How to read huge file in c++

There are a couple of things that you can do.

First, there’s no problem opening a file that is larger than the amount of RAM that you have. What you won’t be able to do is copy the whole file live into your memory. The best thing would be for you to find a way to read just a few chunks at a time and process them. You can use ifstream for that purpose (with ifstream.read, for instance). Allocate, say, one megabyte of memory, read the first megabyte of that file into it, rinse and repeat:

ifstream bigFile("mybigfile.dat");
constexpr size_t bufferSize = 1024 * 1024;
unique_ptr<char[]> buffer(new char[bufferSize]);
while (bigFile)
{
    bigFile.read(buffer.get(), bufferSize);
    // process data in buffer
}

Another solution is to map the file to memory. Most operating systems will allow you to map a file to memory even if it is larger than the physical amount of memory that you have. This works because the operating system knows that each memory page associated with the file can be mapped and unmapped on-demand: when your program needs a specific page, the OS will read it from the file into your process’s memory and swap out a page that hasn’t been used in a while.

However, this can only work if the file is smaller than the maximum amount of memory that your process can theoretically use.

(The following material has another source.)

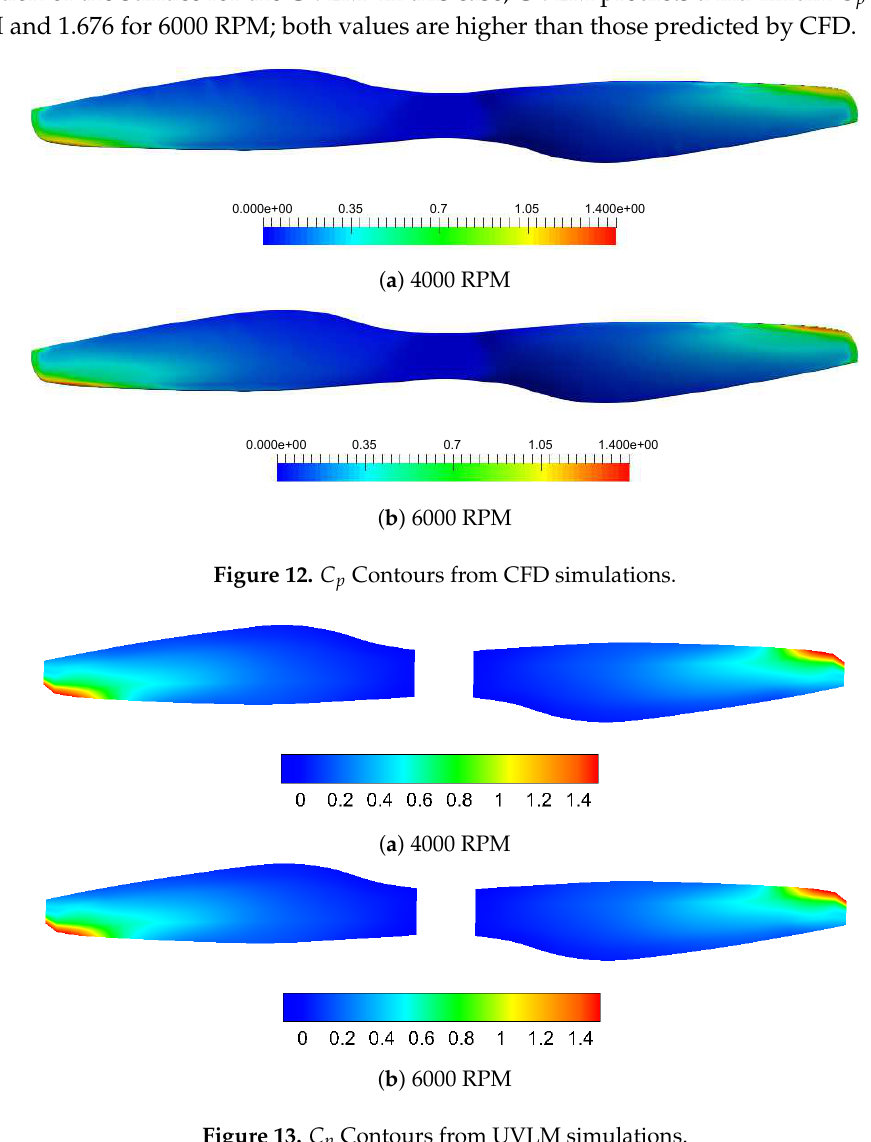
Figure 13. C p Contours from UVLM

This isn’t an issue with a 1TB file in a 64-bit process, but it wouldn’t work in a 32-bit process.

Also be aware of the spirits that you’re summoning. Memory-mapping a file is not the same thing as reading from it. If the file is suddenly truncated from another program, your program is likely to crash. If you modify the data, it’s possible that you will run out of memory if you can’t save back to the disk. Also, your operating system’s algorithm for paging in and out memory may not behave in a way that advantages you significantly. Because of these uncertainties, I would consider mapping the file only if reading it in chunks using the first solution cannot work.

On Linux/OS X, you would use mmap for it. On Windows, you would open a file and then use CreateFileMapping then MapViewOfFile.